Because of what Jesus has done and is doing, we can reach God. Through Him, we “have access by one Spirit to the Father” (Eph. 2:18). We can come to Them with absolute confidence that They love us and want a relationship with us. They’ve proved that time and again throughout history by making covenants with people, building friendships with men like Abraham (Jas. 2:23), pleading with Their loved ones to come back, kneeling down to die in our place, and now living and walking with us.

Seeing then that we have a great High Priest who has passed through the heavens, Jesus the Son of God, let us hold fast our confession. For we do not have a High Priest who cannot sympathize with our weaknesses, but was in all points tempted as we are, yet without sin. Let us therefore come boldly to the throne of grace, that we may obtain mercy and find grace to help in time of need. (Heb. 4:14-16)

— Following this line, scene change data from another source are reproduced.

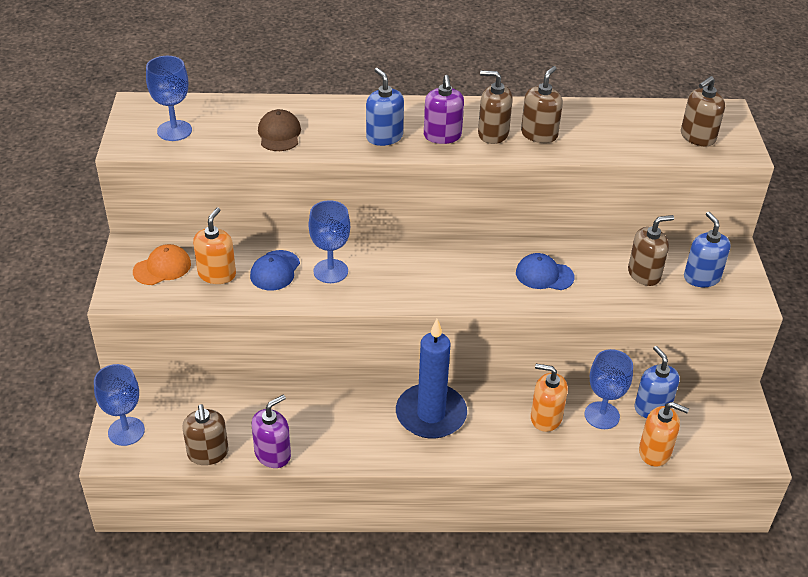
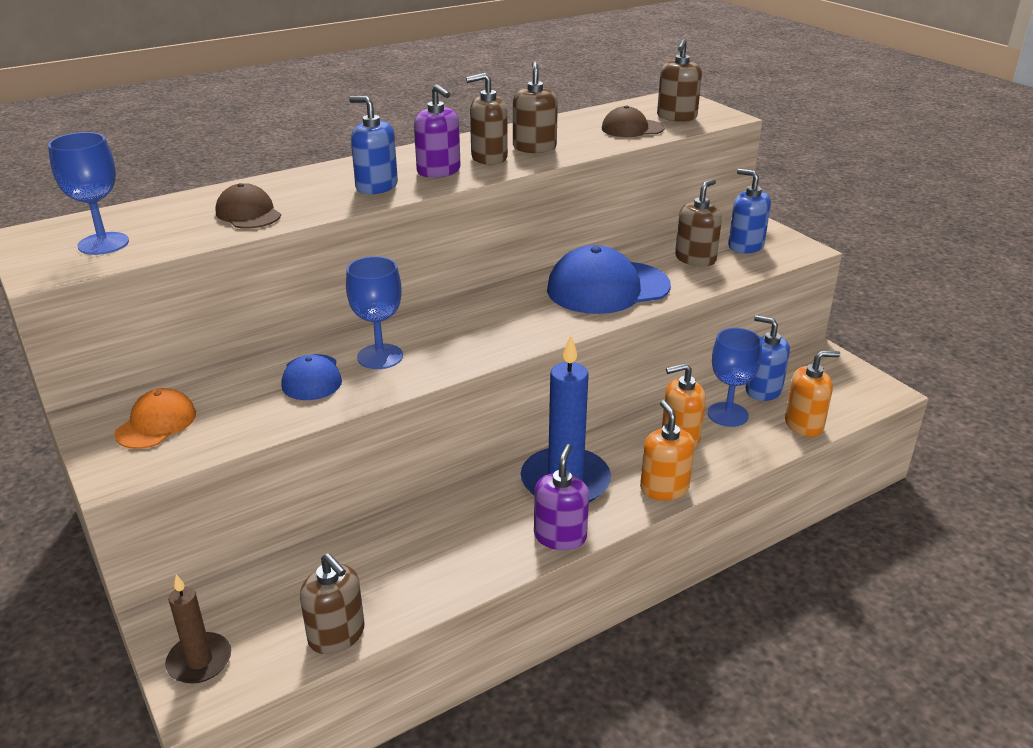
camera: 30 degrees left, 10 degrees down
blue goblet [94,364,145,446] -> brown candle [165,574,231,684]
orange soap dispenser [193,208,236,284] -> orange soap dispenser moved to [640,400,695,501]
purple soap dispenser [252,395,291,468] -> purple soap dispenser moved to [534,444,589,550]
blue cap [516,253,574,290] -> blue cap [547,245,671,314], size x1.84
none -> brown cap [602,106,664,137]

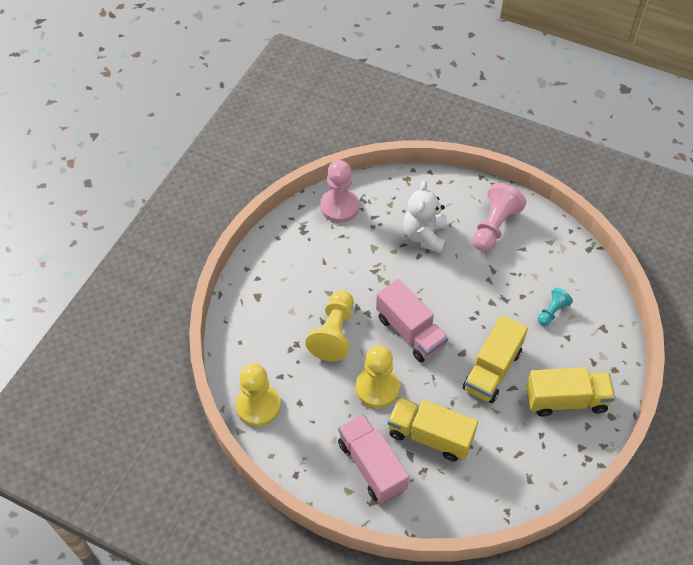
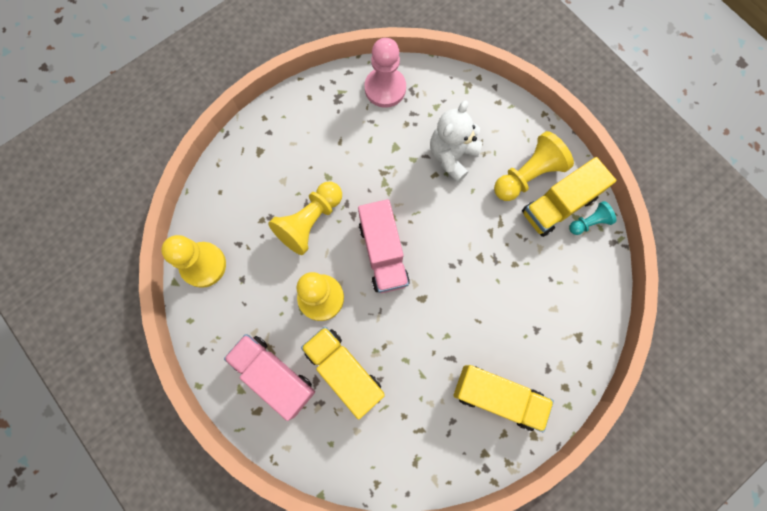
camera: 25 degrees right, 20 degrees up
pink truck [338,414,409,504] -> pink truck turned 45 degrees counterclockwise [224,334,315,421]
yellow truck [463,315,528,403] -> yellow truck moved to [522,157,616,237]
pink pawn [473,183,526,252] -> yellow pawn [494,131,574,201]
turquoise pawn [538,288,573,326] -> turquoise pawn moved to [569,201,616,235]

Jesus bridged the gap once and for all with His sacrifice that “perfected forever those who are being sanctified” (Heb. 10:14). He gave us access to God and “boldness to enter the Holiest” by making us holy (Heb. 10:19-22). “Now we are children of God” (1 John 3:2), and we can come to Him just as a child who knows their loving Father always has time to pick them up and listen to their concerns.